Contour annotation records
__________________________________________________
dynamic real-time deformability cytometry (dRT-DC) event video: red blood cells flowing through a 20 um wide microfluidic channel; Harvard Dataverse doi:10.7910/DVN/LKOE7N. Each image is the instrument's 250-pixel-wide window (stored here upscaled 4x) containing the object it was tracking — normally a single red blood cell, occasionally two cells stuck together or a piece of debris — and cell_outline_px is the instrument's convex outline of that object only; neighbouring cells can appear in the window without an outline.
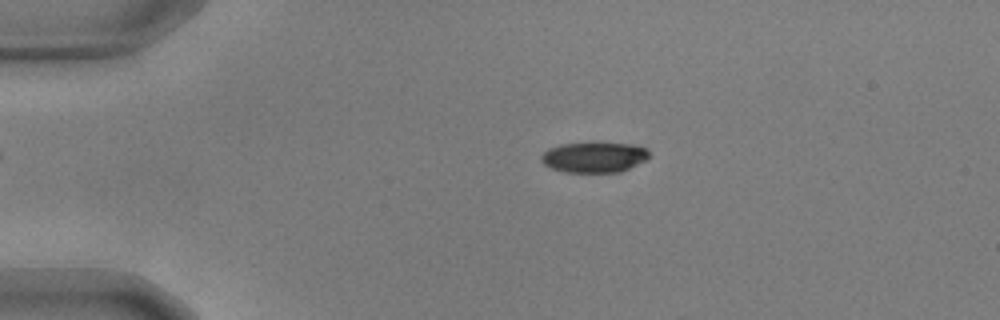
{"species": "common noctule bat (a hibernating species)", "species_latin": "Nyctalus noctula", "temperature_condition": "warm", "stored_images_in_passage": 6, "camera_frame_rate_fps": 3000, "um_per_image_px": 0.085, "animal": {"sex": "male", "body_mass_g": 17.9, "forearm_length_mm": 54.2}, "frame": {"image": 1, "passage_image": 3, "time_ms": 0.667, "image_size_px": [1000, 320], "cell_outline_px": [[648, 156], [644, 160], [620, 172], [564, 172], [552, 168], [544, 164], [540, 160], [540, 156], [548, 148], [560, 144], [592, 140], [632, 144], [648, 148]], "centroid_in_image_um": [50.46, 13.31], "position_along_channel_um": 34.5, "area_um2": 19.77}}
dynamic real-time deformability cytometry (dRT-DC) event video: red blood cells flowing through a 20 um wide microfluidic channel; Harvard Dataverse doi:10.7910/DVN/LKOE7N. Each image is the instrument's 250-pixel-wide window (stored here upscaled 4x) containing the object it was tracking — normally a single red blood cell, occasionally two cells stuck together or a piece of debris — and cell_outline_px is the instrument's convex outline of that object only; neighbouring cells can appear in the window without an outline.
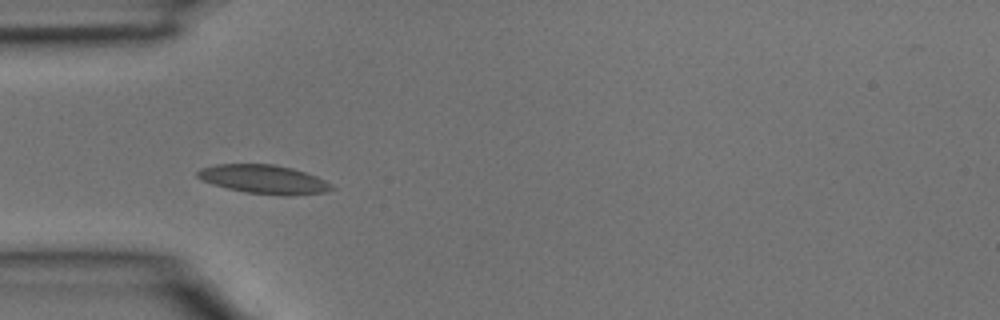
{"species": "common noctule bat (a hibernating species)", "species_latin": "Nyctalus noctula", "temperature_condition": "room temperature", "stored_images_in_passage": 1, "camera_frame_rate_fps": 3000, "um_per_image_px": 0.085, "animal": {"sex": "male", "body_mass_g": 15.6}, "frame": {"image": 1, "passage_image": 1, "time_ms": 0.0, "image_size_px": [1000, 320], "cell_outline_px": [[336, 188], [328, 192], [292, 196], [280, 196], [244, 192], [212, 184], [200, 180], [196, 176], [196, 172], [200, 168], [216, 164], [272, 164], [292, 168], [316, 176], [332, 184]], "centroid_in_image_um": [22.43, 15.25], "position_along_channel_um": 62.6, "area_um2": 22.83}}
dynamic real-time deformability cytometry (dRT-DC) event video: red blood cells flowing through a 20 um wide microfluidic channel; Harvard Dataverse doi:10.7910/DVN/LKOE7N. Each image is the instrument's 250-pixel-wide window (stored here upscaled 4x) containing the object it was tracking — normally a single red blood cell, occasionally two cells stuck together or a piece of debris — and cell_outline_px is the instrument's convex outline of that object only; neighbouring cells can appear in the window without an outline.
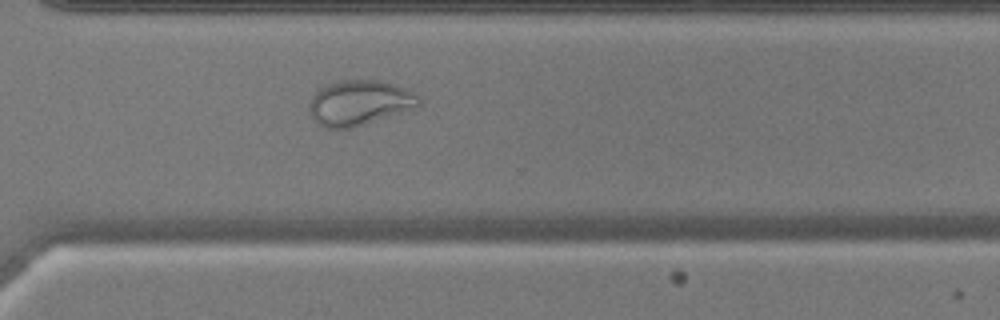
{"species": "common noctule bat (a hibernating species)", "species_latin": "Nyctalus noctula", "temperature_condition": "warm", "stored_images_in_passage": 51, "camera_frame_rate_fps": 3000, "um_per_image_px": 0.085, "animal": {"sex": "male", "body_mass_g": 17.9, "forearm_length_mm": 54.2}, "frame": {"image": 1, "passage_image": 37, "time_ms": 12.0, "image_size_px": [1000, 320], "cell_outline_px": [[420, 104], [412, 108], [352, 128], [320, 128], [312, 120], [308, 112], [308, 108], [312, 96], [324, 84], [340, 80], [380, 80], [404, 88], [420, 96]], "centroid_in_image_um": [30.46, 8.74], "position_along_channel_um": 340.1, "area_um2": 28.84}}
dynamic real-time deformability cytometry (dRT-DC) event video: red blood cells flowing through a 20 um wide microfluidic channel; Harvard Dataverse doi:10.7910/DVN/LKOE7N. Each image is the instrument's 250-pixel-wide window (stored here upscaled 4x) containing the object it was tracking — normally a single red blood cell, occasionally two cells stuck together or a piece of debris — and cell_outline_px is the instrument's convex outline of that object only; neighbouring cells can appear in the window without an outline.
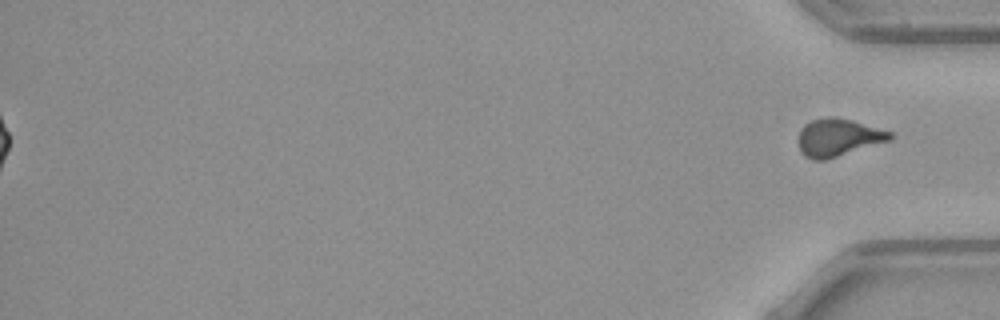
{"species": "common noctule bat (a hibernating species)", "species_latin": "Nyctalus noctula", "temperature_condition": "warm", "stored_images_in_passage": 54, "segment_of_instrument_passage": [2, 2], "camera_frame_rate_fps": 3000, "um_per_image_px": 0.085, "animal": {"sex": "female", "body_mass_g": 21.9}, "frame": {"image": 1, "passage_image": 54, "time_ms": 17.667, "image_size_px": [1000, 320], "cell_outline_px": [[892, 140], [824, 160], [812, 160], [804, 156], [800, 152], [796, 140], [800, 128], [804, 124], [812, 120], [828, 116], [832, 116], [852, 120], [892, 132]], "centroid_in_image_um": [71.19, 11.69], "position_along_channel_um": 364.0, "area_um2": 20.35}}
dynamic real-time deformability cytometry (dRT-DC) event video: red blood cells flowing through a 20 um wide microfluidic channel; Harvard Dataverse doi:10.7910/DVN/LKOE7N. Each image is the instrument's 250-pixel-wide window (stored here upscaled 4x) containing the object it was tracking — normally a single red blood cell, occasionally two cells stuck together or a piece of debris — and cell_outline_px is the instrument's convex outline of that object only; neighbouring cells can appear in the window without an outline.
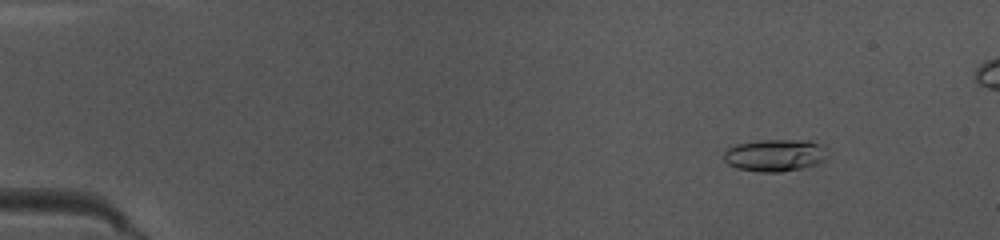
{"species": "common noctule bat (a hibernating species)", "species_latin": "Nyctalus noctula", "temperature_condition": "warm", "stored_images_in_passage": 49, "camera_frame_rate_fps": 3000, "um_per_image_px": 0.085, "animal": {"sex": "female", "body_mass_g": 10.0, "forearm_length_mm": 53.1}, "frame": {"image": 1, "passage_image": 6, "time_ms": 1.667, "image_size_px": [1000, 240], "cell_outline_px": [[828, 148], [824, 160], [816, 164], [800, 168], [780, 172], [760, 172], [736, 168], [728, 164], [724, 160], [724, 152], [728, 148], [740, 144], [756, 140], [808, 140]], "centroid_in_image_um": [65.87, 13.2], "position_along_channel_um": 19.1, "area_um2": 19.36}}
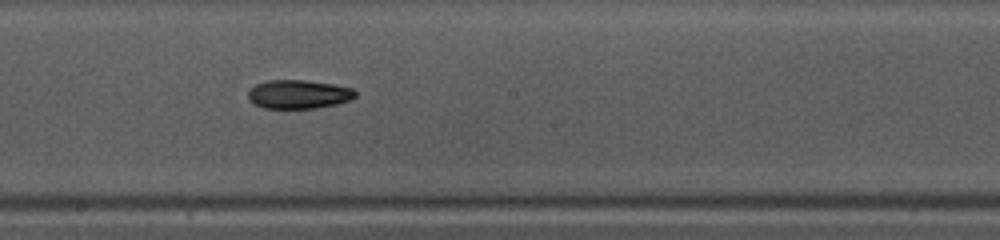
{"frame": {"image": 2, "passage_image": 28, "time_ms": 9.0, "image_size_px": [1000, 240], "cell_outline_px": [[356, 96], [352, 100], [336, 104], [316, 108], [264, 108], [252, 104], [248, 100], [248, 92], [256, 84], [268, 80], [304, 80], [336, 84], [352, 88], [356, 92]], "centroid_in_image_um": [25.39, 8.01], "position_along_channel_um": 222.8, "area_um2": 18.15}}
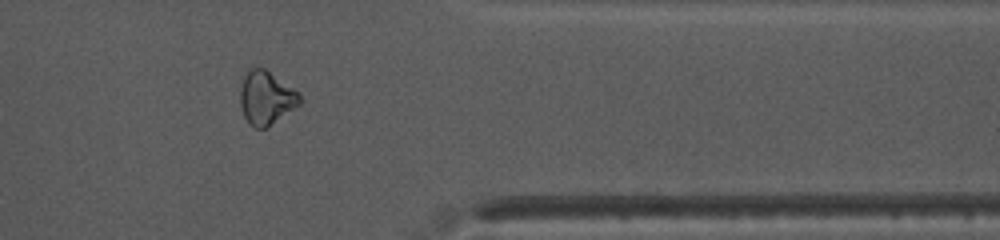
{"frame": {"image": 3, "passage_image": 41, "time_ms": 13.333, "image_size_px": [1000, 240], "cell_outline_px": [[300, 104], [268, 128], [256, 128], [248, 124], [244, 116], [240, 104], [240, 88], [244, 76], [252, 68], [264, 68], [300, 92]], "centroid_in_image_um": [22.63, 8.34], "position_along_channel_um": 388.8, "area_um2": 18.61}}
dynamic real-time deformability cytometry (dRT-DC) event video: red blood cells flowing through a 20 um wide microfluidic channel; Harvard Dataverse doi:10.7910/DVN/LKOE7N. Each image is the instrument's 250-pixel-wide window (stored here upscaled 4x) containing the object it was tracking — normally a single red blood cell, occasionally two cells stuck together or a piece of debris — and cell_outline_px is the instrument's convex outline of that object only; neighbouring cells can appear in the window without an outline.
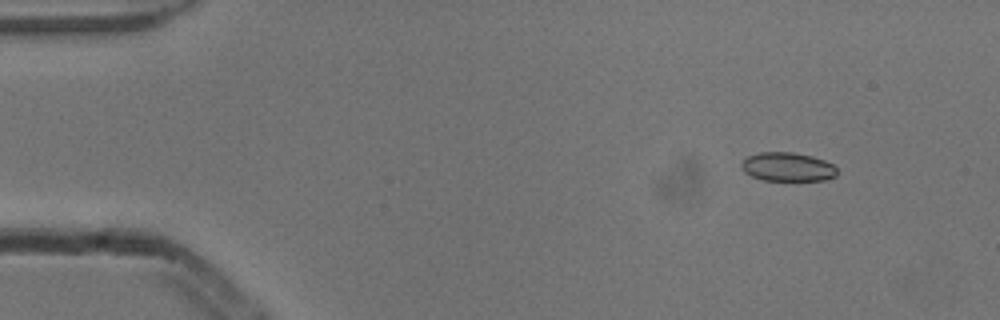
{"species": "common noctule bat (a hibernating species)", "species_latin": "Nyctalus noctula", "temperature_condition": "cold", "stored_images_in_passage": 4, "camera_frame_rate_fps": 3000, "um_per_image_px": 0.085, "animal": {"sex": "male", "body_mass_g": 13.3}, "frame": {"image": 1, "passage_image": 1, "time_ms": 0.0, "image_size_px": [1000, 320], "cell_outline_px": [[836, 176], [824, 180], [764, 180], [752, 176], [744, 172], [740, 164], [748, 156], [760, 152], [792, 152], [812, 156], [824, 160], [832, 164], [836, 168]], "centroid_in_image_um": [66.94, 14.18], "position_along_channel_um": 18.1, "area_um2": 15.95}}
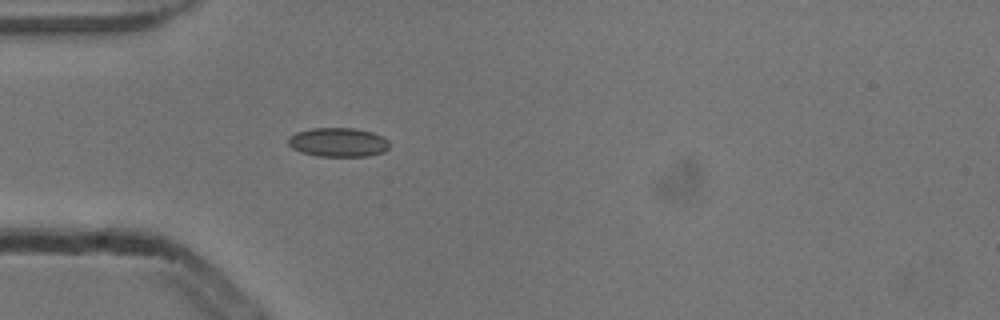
__________________________________________________
Aim of the exercise: With the pictures left out, transcribe the material exactly.

Task response:
dynamic real-time deformability cytometry (dRT-DC) event video: red blood cells flowing through a 20 um wide microfluidic channel; Harvard Dataverse doi:10.7910/DVN/LKOE7N. Each image is the instrument's 250-pixel-wide window (stored here upscaled 4x) containing the object it was tracking — normally a single red blood cell, occasionally two cells stuck together or a piece of debris — and cell_outline_px is the instrument's convex outline of that object only; neighbouring cells can appear in the window without an outline.
{"species": "common noctule bat (a hibernating species)", "species_latin": "Nyctalus noctula", "temperature_condition": "warm", "stored_images_in_passage": 6, "camera_frame_rate_fps": 3000, "um_per_image_px": 0.085, "animal": {"sex": "male", "body_mass_g": 17.9, "forearm_length_mm": 54.2}, "frame": {"image": 1, "passage_image": 3, "time_ms": 0.667, "image_size_px": [1000, 320], "cell_outline_px": [[648, 156], [644, 160], [620, 172], [564, 172], [552, 168], [544, 164], [540, 160], [540, 156], [548, 148], [560, 144], [592, 140], [632, 144], [648, 148]], "centroid_in_image_um": [50.46, 13.31], "position_along_channel_um": 34.5, "area_um2": 19.77}}
dynamic real-time deformability cytometry (dRT-DC) event video: red blood cells flowing through a 20 um wide microfluidic channel; Harvard Dataverse doi:10.7910/DVN/LKOE7N. Each image is the instrument's 250-pixel-wide window (stored here upscaled 4x) containing the object it was tracking — normally a single red blood cell, occasionally two cells stuck together or a piece of debris — and cell_outline_px is the instrument's convex outline of that object only; neighbouring cells can appear in the window without an outline.
{"species": "common noctule bat (a hibernating species)", "species_latin": "Nyctalus noctula", "temperature_condition": "room temperature", "stored_images_in_passage": 1, "camera_frame_rate_fps": 3000, "um_per_image_px": 0.085, "animal": {"sex": "male", "body_mass_g": 15.6}, "frame": {"image": 1, "passage_image": 1, "time_ms": 0.0, "image_size_px": [1000, 320], "cell_outline_px": [[336, 188], [328, 192], [292, 196], [280, 196], [244, 192], [212, 184], [200, 180], [196, 176], [196, 172], [200, 168], [216, 164], [272, 164], [292, 168], [316, 176], [332, 184]], "centroid_in_image_um": [22.43, 15.25], "position_along_channel_um": 62.6, "area_um2": 22.83}}
dynamic real-time deformability cytometry (dRT-DC) event video: red blood cells flowing through a 20 um wide microfluidic channel; Harvard Dataverse doi:10.7910/DVN/LKOE7N. Each image is the instrument's 250-pixel-wide window (stored here upscaled 4x) containing the object it was tracking — normally a single red blood cell, occasionally two cells stuck together or a piece of debris — and cell_outline_px is the instrument's convex outline of that object only; neighbouring cells can appear in the window without an outline.
{"species": "common noctule bat (a hibernating species)", "species_latin": "Nyctalus noctula", "temperature_condition": "warm", "stored_images_in_passage": 51, "camera_frame_rate_fps": 3000, "um_per_image_px": 0.085, "animal": {"sex": "male", "body_mass_g": 17.9, "forearm_length_mm": 54.2}, "frame": {"image": 1, "passage_image": 37, "time_ms": 12.0, "image_size_px": [1000, 320], "cell_outline_px": [[420, 104], [412, 108], [352, 128], [320, 128], [312, 120], [308, 112], [308, 108], [312, 96], [324, 84], [340, 80], [380, 80], [404, 88], [420, 96]], "centroid_in_image_um": [30.46, 8.74], "position_along_channel_um": 340.1, "area_um2": 28.84}}
dynamic real-time deformability cytometry (dRT-DC) event video: red blood cells flowing through a 20 um wide microfluidic channel; Harvard Dataverse doi:10.7910/DVN/LKOE7N. Each image is the instrument's 250-pixel-wide window (stored here upscaled 4x) containing the object it was tracking — normally a single red blood cell, occasionally two cells stuck together or a piece of debris — and cell_outline_px is the instrument's convex outline of that object only; neighbouring cells can appear in the window without an outline.
{"species": "common noctule bat (a hibernating species)", "species_latin": "Nyctalus noctula", "temperature_condition": "warm", "stored_images_in_passage": 54, "segment_of_instrument_passage": [2, 2], "camera_frame_rate_fps": 3000, "um_per_image_px": 0.085, "animal": {"sex": "female", "body_mass_g": 21.9}, "frame": {"image": 1, "passage_image": 54, "time_ms": 17.667, "image_size_px": [1000, 320], "cell_outline_px": [[892, 140], [824, 160], [812, 160], [804, 156], [800, 152], [796, 140], [800, 128], [804, 124], [812, 120], [828, 116], [832, 116], [852, 120], [892, 132]], "centroid_in_image_um": [71.19, 11.69], "position_along_channel_um": 364.0, "area_um2": 20.35}}
dynamic real-time deformability cytometry (dRT-DC) event video: red blood cells flowing through a 20 um wide microfluidic channel; Harvard Dataverse doi:10.7910/DVN/LKOE7N. Each image is the instrument's 250-pixel-wide window (stored here upscaled 4x) containing the object it was tracking — normally a single red blood cell, occasionally two cells stuck together or a piece of debris — and cell_outline_px is the instrument's convex outline of that object only; neighbouring cells can appear in the window without an outline.
{"species": "common noctule bat (a hibernating species)", "species_latin": "Nyctalus noctula", "temperature_condition": "warm", "stored_images_in_passage": 49, "camera_frame_rate_fps": 3000, "um_per_image_px": 0.085, "animal": {"sex": "female", "body_mass_g": 10.0, "forearm_length_mm": 53.1}, "frame": {"image": 1, "passage_image": 6, "time_ms": 1.667, "image_size_px": [1000, 240], "cell_outline_px": [[828, 148], [824, 160], [816, 164], [800, 168], [780, 172], [760, 172], [736, 168], [728, 164], [724, 160], [724, 152], [728, 148], [740, 144], [756, 140], [808, 140]], "centroid_in_image_um": [65.87, 13.2], "position_along_channel_um": 19.1, "area_um2": 19.36}}
{"frame": {"image": 2, "passage_image": 28, "time_ms": 9.0, "image_size_px": [1000, 240], "cell_outline_px": [[356, 96], [352, 100], [336, 104], [316, 108], [264, 108], [252, 104], [248, 100], [248, 92], [256, 84], [268, 80], [304, 80], [336, 84], [352, 88], [356, 92]], "centroid_in_image_um": [25.39, 8.01], "position_along_channel_um": 222.8, "area_um2": 18.15}}
{"frame": {"image": 3, "passage_image": 41, "time_ms": 13.333, "image_size_px": [1000, 240], "cell_outline_px": [[300, 104], [268, 128], [256, 128], [248, 124], [244, 116], [240, 104], [240, 88], [244, 76], [252, 68], [264, 68], [300, 92]], "centroid_in_image_um": [22.63, 8.34], "position_along_channel_um": 388.8, "area_um2": 18.61}}
dynamic real-time deformability cytometry (dRT-DC) event video: red blood cells flowing through a 20 um wide microfluidic channel; Harvard Dataverse doi:10.7910/DVN/LKOE7N. Each image is the instrument's 250-pixel-wide window (stored here upscaled 4x) containing the object it was tracking — normally a single red blood cell, occasionally two cells stuck together or a piece of debris — and cell_outline_px is the instrument's convex outline of that object only; neighbouring cells can appear in the window without an outline.
{"species": "common noctule bat (a hibernating species)", "species_latin": "Nyctalus noctula", "temperature_condition": "cold", "stored_images_in_passage": 4, "camera_frame_rate_fps": 3000, "um_per_image_px": 0.085, "animal": {"sex": "male", "body_mass_g": 13.3}, "frame": {"image": 1, "passage_image": 1, "time_ms": 0.0, "image_size_px": [1000, 320], "cell_outline_px": [[836, 176], [824, 180], [764, 180], [752, 176], [744, 172], [740, 164], [748, 156], [760, 152], [792, 152], [812, 156], [824, 160], [832, 164], [836, 168]], "centroid_in_image_um": [66.94, 14.18], "position_along_channel_um": 18.1, "area_um2": 15.95}}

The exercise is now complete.